__Extrait du document__.
..............................

L’alphabet, des Phéniciens à Poutine

Un alphabet, c’est beaucoup plus qu’un alphabet. Le nôtre, le latin, issu du phénicien via le grec, est d’origine semi divine, car importé en Grèce par le légendaire roi Cadmos puis à Rome par Carmenta, déesse des accouchements. D’autres, plus récents, ont été inventés par de saints hommes ou de grands hommes – l’alphabet géorgien par des prêtres de Mithra vers l’an 400, l’arménien par Saint Mesrop à la même époque, le hangul coréen par Sejong le Grand au XVesiècle – avec à chaque fois des arrière-pensées de prosélytisme religieux et/ou d’affirmation politique. 


L’alphabet cyrillique, mis au point au IXsiècle par deux diplomates byzantins, les frères Cyrille et Méthode, n’échappe pas à la règle. Ses créateurs, dûment canonisés, sont crédités d’avoir cimenté le monde slave depuis la Baltique jusqu’à la Mongolie autour d’une langue, le slavon, et d’une religion, l’orthodoxie. À ce titre, le cyrillique est peut-être l’alphabet le plus politique au monde, et aussi le plus célébré, avec un jour dédié du calendrier ainsi que pléthore de monuments et de statues « depuis Novossibirsk dans les profondeurs de la Sibérie jusqu’à la Bosnie », écrit l’historienne Mirela Ivanova dans History Today.

..............................

__Données disponibles__.
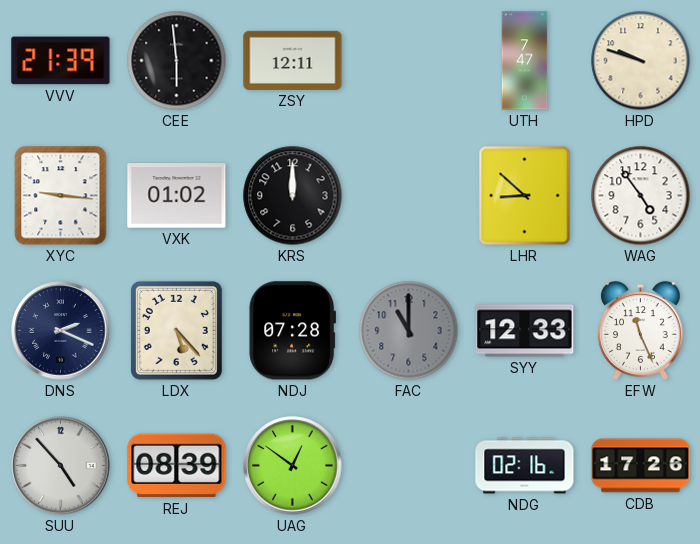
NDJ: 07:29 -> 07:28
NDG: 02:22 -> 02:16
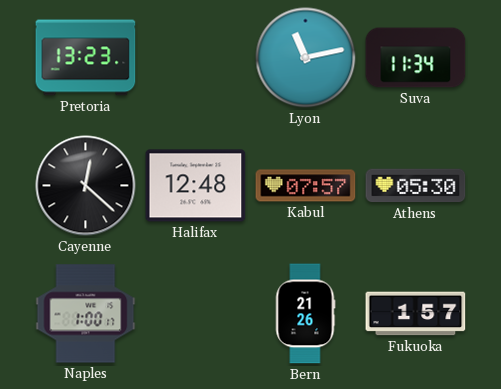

..............................

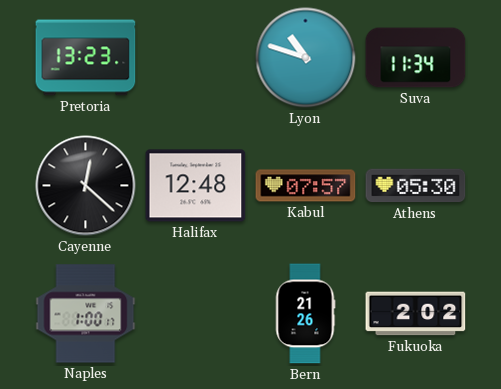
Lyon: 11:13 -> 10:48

..............................

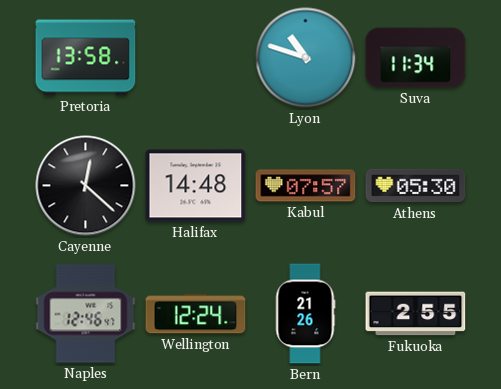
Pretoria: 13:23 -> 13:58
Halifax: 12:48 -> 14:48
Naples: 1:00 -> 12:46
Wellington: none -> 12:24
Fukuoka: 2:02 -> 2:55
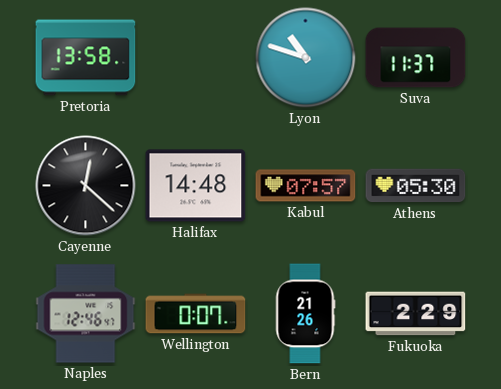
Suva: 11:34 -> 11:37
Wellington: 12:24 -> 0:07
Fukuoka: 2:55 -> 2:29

..............................

__Liste des tâches__.
A) Reprenez le passage de l’extrait sur l’alphabet qui commence par « Un alphabet, c’est » et se termine par « et/ou d’affirmation politique. », en substituant « Kadmos » à « Cadmos ».
B) Affichez chacune des lignes des entrées où figure la chaîne « Wellington ».
L’extrait sur l’alphabet et les entrées proviennent de sources distinctes.

__Réponses fournies__.
A)
Un alphabet, c’est beaucoup plus qu’un alphabet. Le nôtre, le latin, issu du phénicien via le grec, est d’origine semi divine, car importé en Grèce par le légendaire roi Kadmos puis à Rome par Carmenta, déesse des accouchements. D’autres, plus récents, ont été inventés par de saints hommes ou de grands hommes – l’alphabet géorgien par des prêtres de Mithra vers l’an 400, l’arménien par Saint Mesrop à la même époque, le hangul coréen par Sejong le Grand au XVesiècle – avec à chaque fois des arrière-pensées de prosélytisme religieux et/ou d’affirmation politique.

B)
Wellington: none -> 12:24
Wellington: 12:24 -> 0:07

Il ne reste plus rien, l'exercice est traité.